Die Anpassung beruht auf einer Initiative des LSVD, der allen hamburgischen Parteien im Juni vergangenen Jahres einen entsprechenden Gesetzentwurf übersandt hatte. Die Hamburger CDU hat den Gesetzentwurf übernommen und in die Bürgerschaft eingebracht. Das ist vor allem das Verdienst des CDU-Abgeordneten Roland Heintze.

Der LSVD hat die Beratung des Gesetzentwurfs intensiv begleitet und mit allen in der hamburgischen Bürgerschaft vertretenen Parteien über die im Laufe des Gesetzgebungsverfahren aufgetretenen Bedenken diskutiert. Leider ist es uns nicht gelungen, die CDU davon zu überzeugen, dass eine "isolierte" Änderung des Bundesbeamten- und des Beamtenversorgungsgesetzes zugunsten der verpartnerten hamburgischen Landesbeamten verfassungsrechtlich unbedenklich ist.

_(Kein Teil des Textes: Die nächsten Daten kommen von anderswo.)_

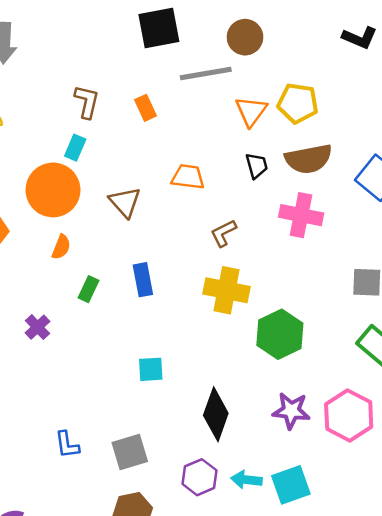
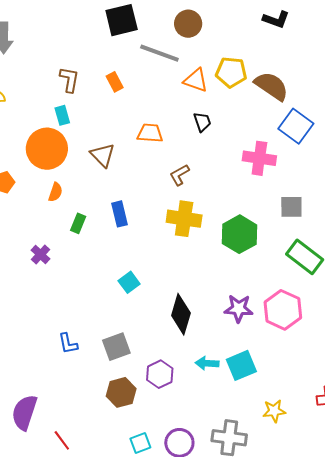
gray line: (206, 73) -> (159, 53), turned 33
orange triangle: (251, 111) -> (196, 80), turned -44
cyan rectangle: (75, 148) -> (62, 115), turned -36
brown semicircle: (309, 159) -> (272, 86), moved, turned -132
pink cross: (301, 215) -> (259, 158), moved
green hexagon: (280, 334) -> (240, 234), moved
cyan square: (151, 369) -> (129, 282), turned -30
purple hexagon: (199, 477) -> (160, 374), moved

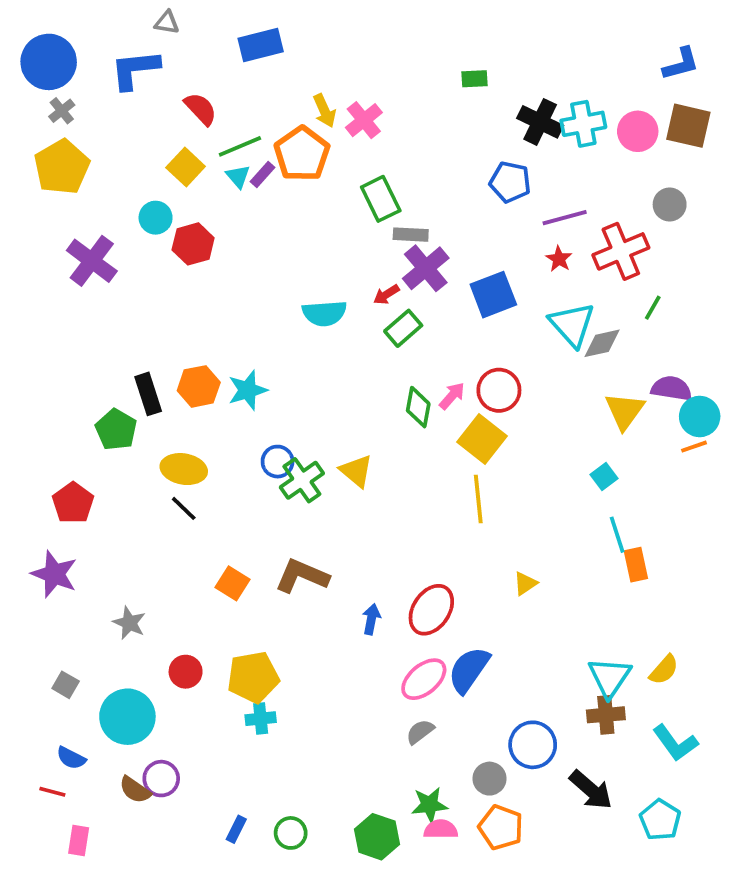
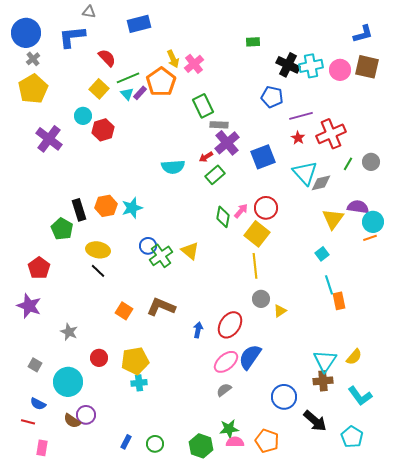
gray circle: (670, 204) -> (371, 162), moved
gray circle: (490, 779) -> (261, 299), moved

Wir hoffen, dass das Beispiel der hamburgischen CDU als Anstoß wirkt und die CDU und die SPD in den anderen Bundesländern veranlasst, diesem Beispiel zu folgen. Dazu könnt Ihr beitragen, wenn Ihr Eure Landesparteien anschreibt, sie auf das Hamburger Beispiel hinweist und sie auffordert, die Anpassung des Landesrechts nicht mehr weiter hinauszuschieben.